January 30, 2019

Data and methodology

This is the data and methodology behind the data essay, “An early look at the 2020 electorate.”

Estimates for 2000-2016 are from Census Bureau microdata provided through IPUMS-USA. In 2000, the decennial census 5% sample was used. In all other years (2008, 2012 and 2016), the 1-year American Community Survey sample was used. Projections for 2020 were created using the Census Bureau’s 2017 National Population Projections as a base. Additional calculations used to create adjustments were made using Census Bureau vintage 2016 National Population Estimates for the U.S. resident population as of July 1, 2016.

The data sources used in this analysis use different definitions for race and Hispanic origin. To ensure comparability between the 2000-2016 trend and the 2020 projections, several adjustments were made to the 2020 resident population projections to bring the definitions of race and Hispanic origin used in the projections in line with those used in the decennial census and ACS microdata. Additionally, assumptions were made about naturalization trends to project naturalized foreign-born citizens eligible to vote.

The decennial census and ACS allow respondents to identify as “some other race,” though this category does not appear in the population projections. Instead, the Census Bureau creates modified race data to assign a race to respondents who identify as some other race on the decennial census or ACS. To maintain comparability, we calculate an adjustment based on the calculated population totals for each of the major race and Hispanic origin groups (other races and multiracial are excluded) using the 2016 population estimates.

In the projections, data are provided for blacks and Asians/Pacific Islanders without distinction for Hispanic origin. Another adjustment is applied to account for the portions of these populations that identify a Hispanic origin for 10-year age groups using the 2016 population estimates.

For our 2020 projections, the racial and ethnic category “Non-Hispanic other/Multiracial” is calculated as the residual of the total population minus the four major racial and ethnic groups.

Applying the adjustments described above to the 2020 population projections allows creation of a consistent trend for the total resident population by sex, age, race, Hispanic origin and nativity. Projections of the electorate require additional assumptions about who will be eligible to vote. For the decennial census and ACS data, this is calculated as all U.S.-born and naturalized citizens ages 18 and older. We forecast naturalization rates in 2020 of 5-year age groups for each racial and ethnic group separately using historical data from 2008, 2012 and 2016 in a simple linear model. These adjustments are applied to the resident population dataset and all minors are dropped out to create the electorate dataset.

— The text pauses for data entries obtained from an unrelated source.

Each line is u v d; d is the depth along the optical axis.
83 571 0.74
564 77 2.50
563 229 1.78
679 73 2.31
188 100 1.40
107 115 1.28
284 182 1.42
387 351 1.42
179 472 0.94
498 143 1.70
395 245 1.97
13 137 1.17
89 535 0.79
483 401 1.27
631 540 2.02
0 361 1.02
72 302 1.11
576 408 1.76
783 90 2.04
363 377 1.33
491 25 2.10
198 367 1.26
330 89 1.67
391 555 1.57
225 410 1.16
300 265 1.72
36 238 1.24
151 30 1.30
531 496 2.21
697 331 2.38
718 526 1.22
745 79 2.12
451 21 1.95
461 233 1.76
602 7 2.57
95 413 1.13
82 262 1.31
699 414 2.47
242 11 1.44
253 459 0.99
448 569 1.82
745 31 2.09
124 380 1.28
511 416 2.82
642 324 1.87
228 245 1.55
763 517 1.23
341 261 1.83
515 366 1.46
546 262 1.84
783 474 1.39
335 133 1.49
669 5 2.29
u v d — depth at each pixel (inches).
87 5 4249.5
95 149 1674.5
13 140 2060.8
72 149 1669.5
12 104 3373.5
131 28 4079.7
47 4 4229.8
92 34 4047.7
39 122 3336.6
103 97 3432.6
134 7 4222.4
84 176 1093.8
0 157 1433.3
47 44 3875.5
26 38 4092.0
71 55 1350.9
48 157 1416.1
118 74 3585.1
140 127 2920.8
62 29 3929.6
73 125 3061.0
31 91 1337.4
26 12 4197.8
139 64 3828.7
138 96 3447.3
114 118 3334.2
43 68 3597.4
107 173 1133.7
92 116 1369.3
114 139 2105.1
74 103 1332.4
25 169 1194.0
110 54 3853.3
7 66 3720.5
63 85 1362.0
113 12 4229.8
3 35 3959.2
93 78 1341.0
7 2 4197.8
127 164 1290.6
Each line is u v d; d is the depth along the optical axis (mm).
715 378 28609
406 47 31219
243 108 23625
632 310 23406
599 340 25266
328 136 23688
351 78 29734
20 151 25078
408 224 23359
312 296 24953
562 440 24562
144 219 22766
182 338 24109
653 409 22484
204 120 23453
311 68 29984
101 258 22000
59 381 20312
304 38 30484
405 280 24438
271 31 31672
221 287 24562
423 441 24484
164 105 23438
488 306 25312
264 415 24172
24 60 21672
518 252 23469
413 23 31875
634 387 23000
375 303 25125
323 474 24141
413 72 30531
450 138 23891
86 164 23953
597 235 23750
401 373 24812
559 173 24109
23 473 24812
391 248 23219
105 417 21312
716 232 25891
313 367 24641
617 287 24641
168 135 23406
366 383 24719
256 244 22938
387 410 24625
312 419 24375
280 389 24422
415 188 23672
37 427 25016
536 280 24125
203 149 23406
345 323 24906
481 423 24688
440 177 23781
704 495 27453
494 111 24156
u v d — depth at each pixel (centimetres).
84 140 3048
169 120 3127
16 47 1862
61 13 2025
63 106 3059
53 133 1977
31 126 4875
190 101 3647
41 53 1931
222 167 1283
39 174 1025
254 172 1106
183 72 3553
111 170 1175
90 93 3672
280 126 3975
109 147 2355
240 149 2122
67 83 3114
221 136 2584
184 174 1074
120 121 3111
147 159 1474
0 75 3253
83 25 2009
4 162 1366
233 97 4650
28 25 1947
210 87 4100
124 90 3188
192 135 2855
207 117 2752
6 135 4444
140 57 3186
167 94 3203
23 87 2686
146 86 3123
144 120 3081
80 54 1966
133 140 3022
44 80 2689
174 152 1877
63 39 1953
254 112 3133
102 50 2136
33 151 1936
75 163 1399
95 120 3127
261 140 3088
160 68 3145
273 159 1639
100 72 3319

The data do not include U.S. citizens living abroad nor members of the armed forces stationed abroad, both relatively small populations that are potentially eligible to vote. Additionally, these data only represent persons eligible to vote, not those who are registered to do so nor those who will vote. Significant changes in naturalization rates of foreign-born persons living in the U.S. between 2016 and 2020 would also lead to deviations from these projections.